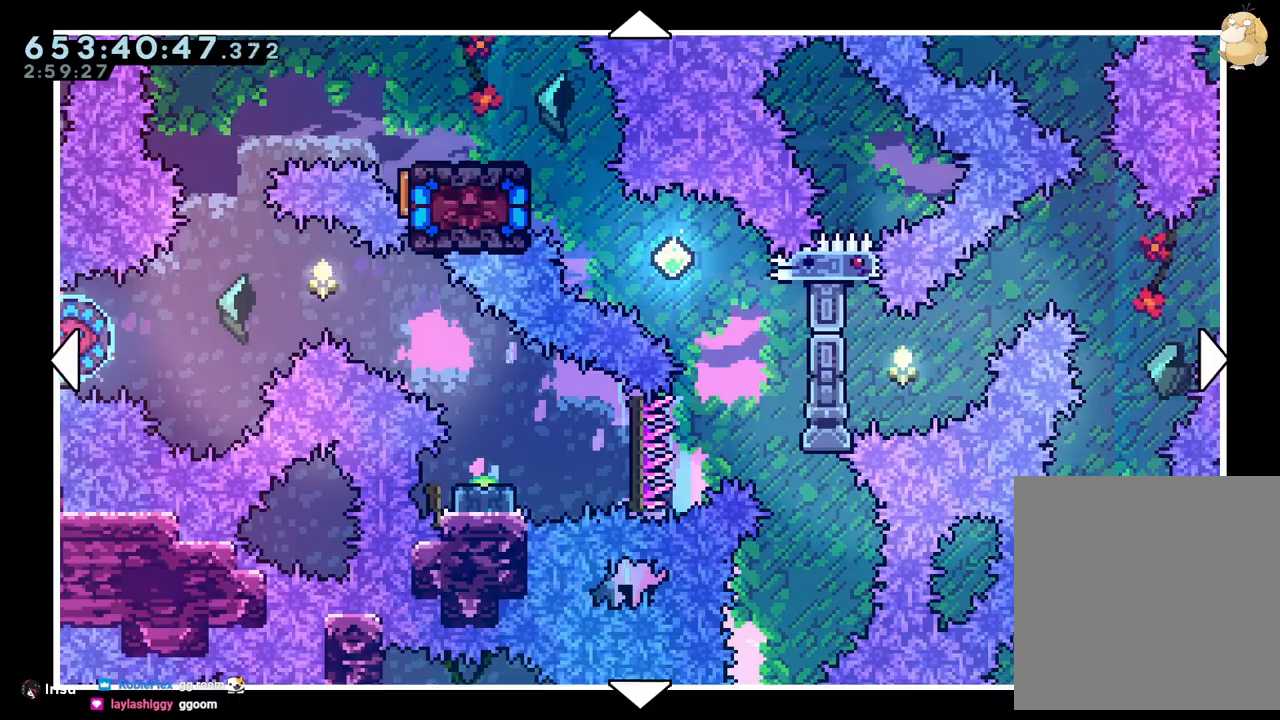
{"dt_ms": 500, "buttons": [], "left_stick": "center", "right_stick": "center", "events": []}
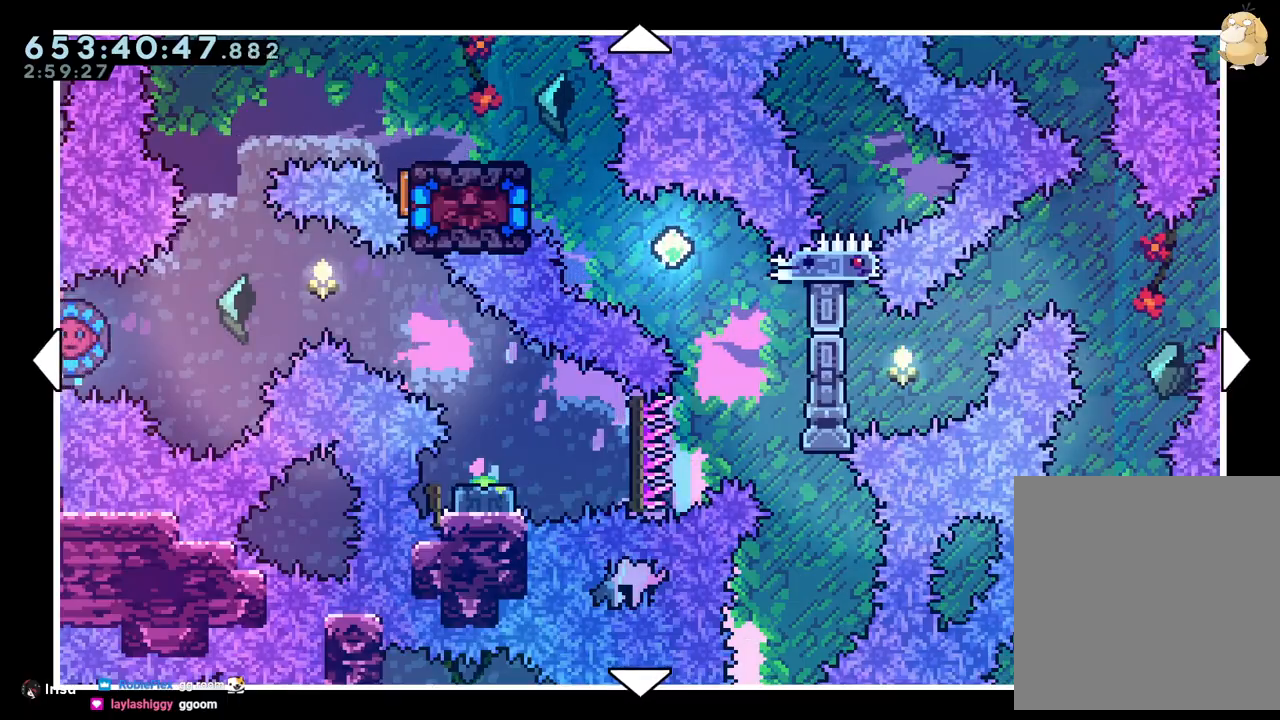
{"dt_ms": 500, "buttons": [], "left_stick": "center", "right_stick": "center", "events": [[117, "DPAD_RIGHT", "down"], [400, "DPAD_RIGHT", "up"]]}
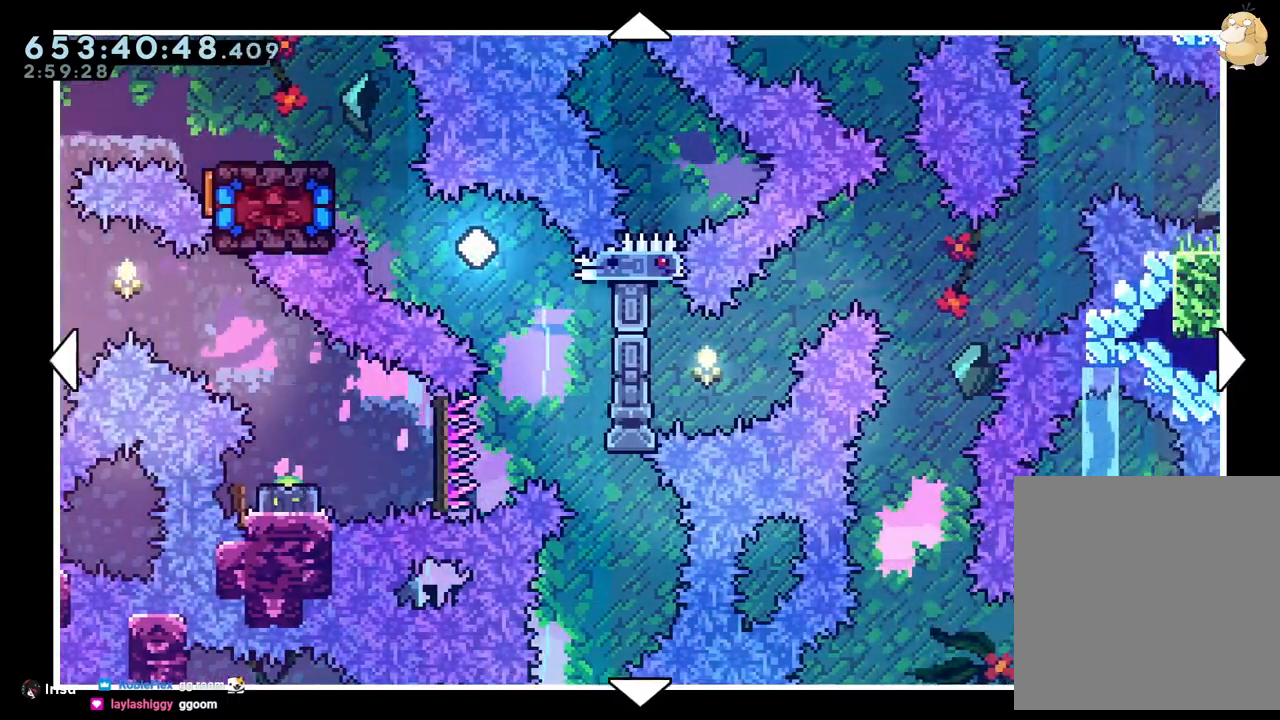
{"dt_ms": 500, "buttons": [], "left_stick": "center", "right_stick": "center", "events": [[317, "DPAD_UP", "down"], [400, "DPAD_UP", "up"]]}
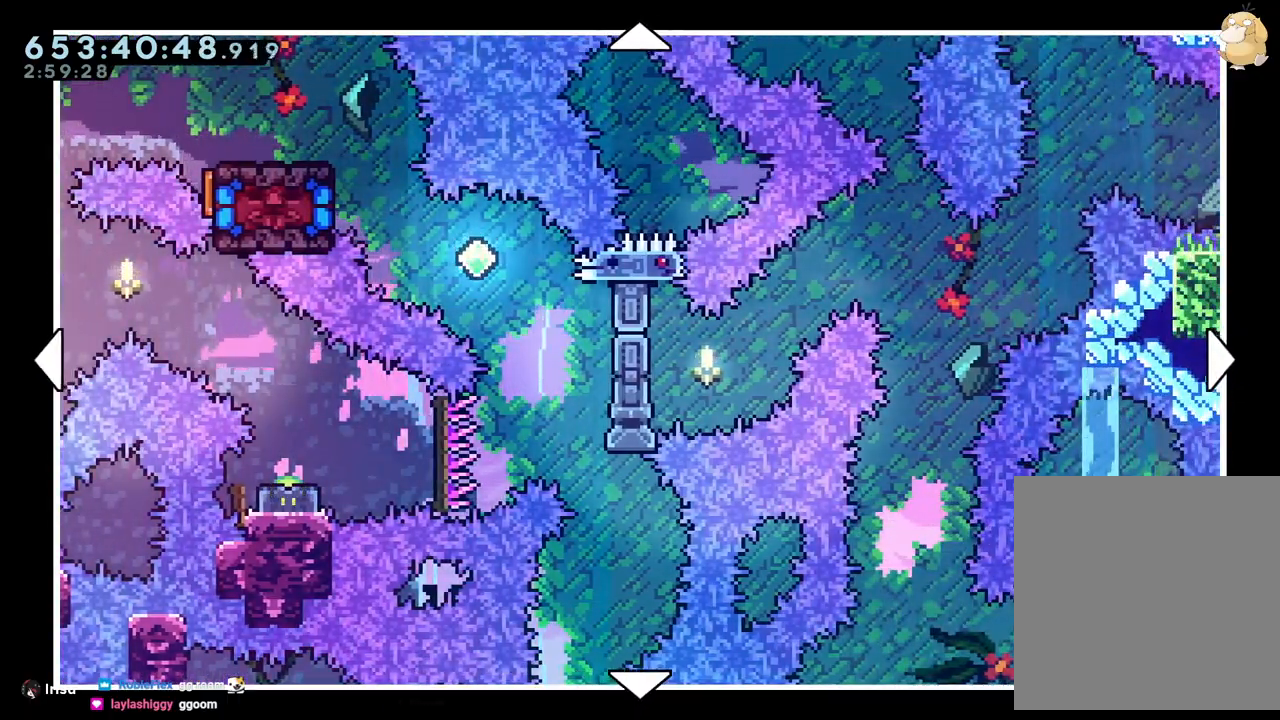
{"dt_ms": 500, "buttons": [], "left_stick": "center", "right_stick": "center", "events": [[67, "DPAD_RIGHT", "down"], [267, "DPAD_RIGHT", "up"]]}
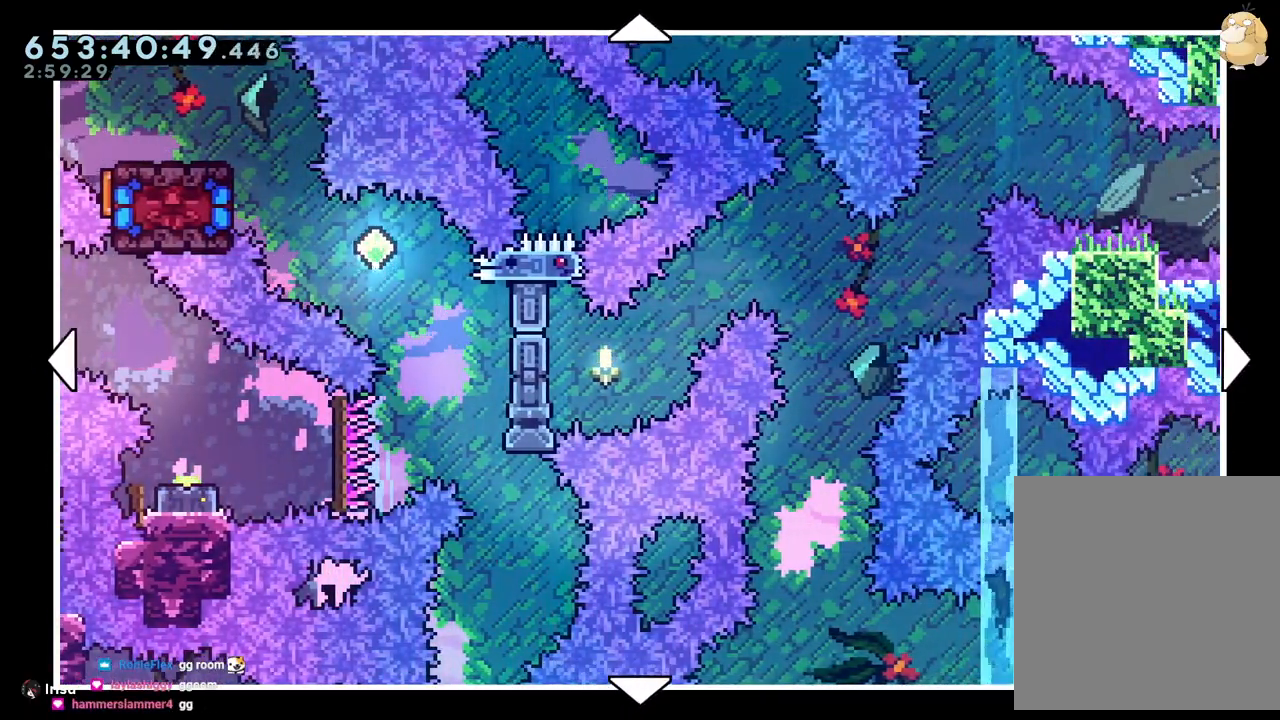
{"dt_ms": 500, "buttons": ["DPAD_DOWN", "DPAD_RIGHT"], "left_stick": "center", "right_stick": "center", "events": [[433, "DPAD_RIGHT", "down"], [500, "DPAD_DOWN", "down"]]}
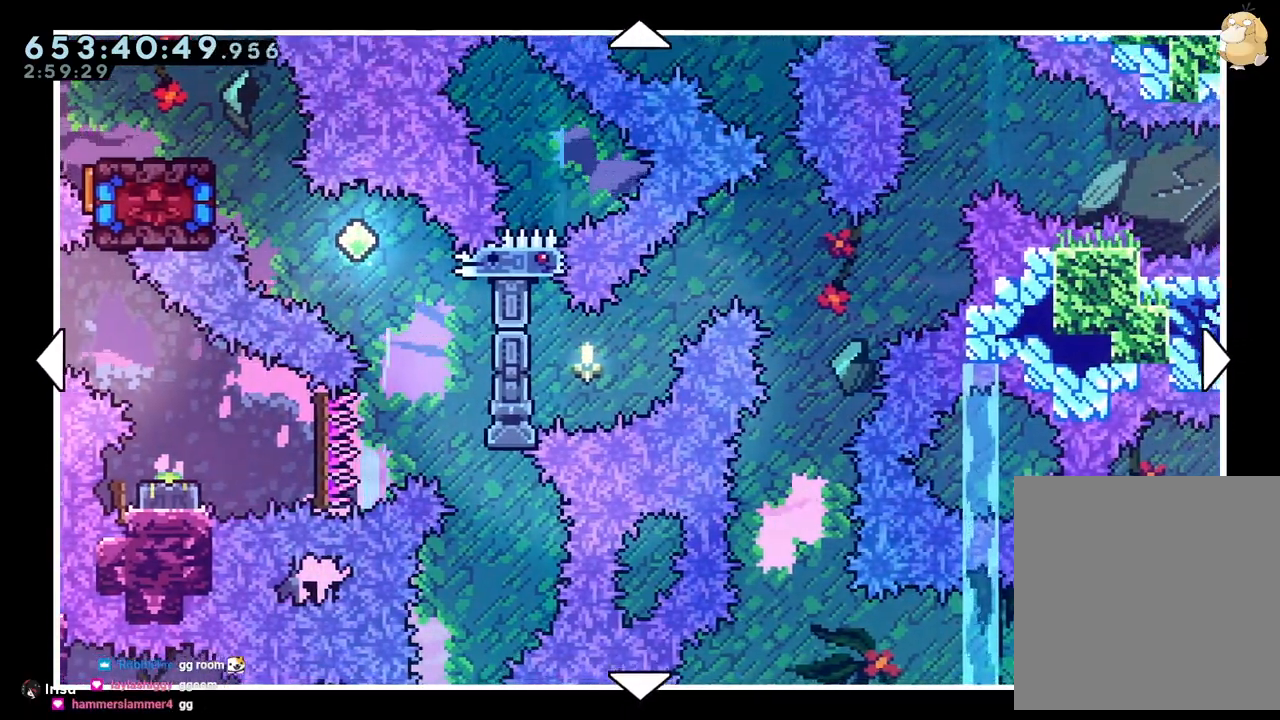
{"dt_ms": 500, "buttons": ["DPAD_DOWN"], "left_stick": "center", "right_stick": "center", "events": [[50, "DPAD_LEFT", "down"], [67, "DPAD_LEFT", "up"], [167, "DPAD_RIGHT", "up"], [250, "DPAD_DOWN", "up"], [267, "L2", "down"], [350, "DPAD_DOWN", "down"], [383, "DPAD_DOWN", "up"], [400, "DPAD_DOWN", "down"], [417, "L2", "up"]]}
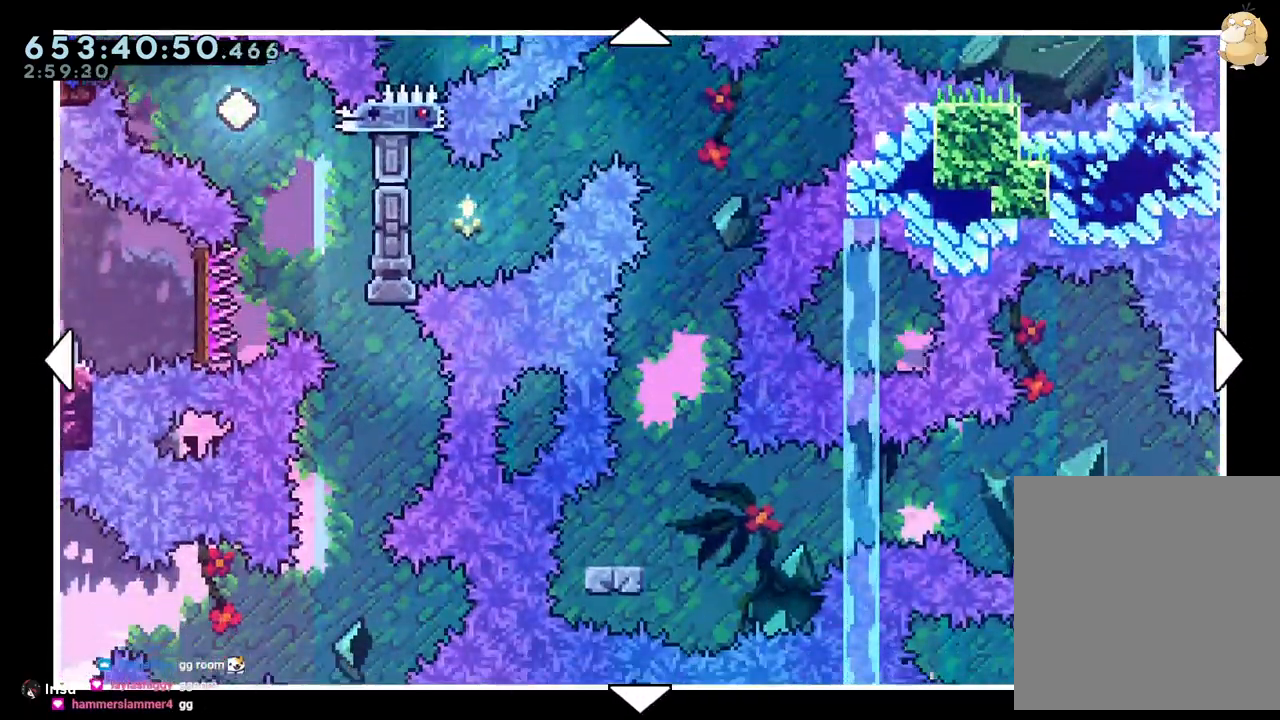
{"dt_ms": 1000, "buttons": ["DPAD_RIGHT"], "left_stick": "center", "right_stick": "center"}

************

TASK REQUIREMENTS
Repeat the data verbatim, excluding all pictures.

PROBLEM SOLUTION
{"dt_ms": 500, "buttons": [], "left_stick": "center", "right_stick": "center", "events": []}
{"dt_ms": 500, "buttons": [], "left_stick": "center", "right_stick": "center", "events": [[117, "DPAD_RIGHT", "down"], [400, "DPAD_RIGHT", "up"]]}
{"dt_ms": 500, "buttons": [], "left_stick": "center", "right_stick": "center", "events": [[317, "DPAD_UP", "down"], [400, "DPAD_UP", "up"]]}
{"dt_ms": 500, "buttons": [], "left_stick": "center", "right_stick": "center", "events": [[67, "DPAD_RIGHT", "down"], [267, "DPAD_RIGHT", "up"]]}
{"dt_ms": 500, "buttons": ["DPAD_DOWN", "DPAD_RIGHT"], "left_stick": "center", "right_stick": "center", "events": [[433, "DPAD_RIGHT", "down"], [500, "DPAD_DOWN", "down"]]}
{"dt_ms": 500, "buttons": ["DPAD_DOWN"], "left_stick": "center", "right_stick": "center", "events": [[50, "DPAD_LEFT", "down"], [67, "DPAD_LEFT", "up"], [167, "DPAD_RIGHT", "up"], [250, "DPAD_DOWN", "up"], [267, "L2", "down"], [350, "DPAD_DOWN", "down"], [383, "DPAD_DOWN", "up"], [400, "DPAD_DOWN", "down"], [417, "L2", "up"]]}
{"dt_ms": 1000, "buttons": ["DPAD_RIGHT"], "left_stick": "center", "right_stick": "center"}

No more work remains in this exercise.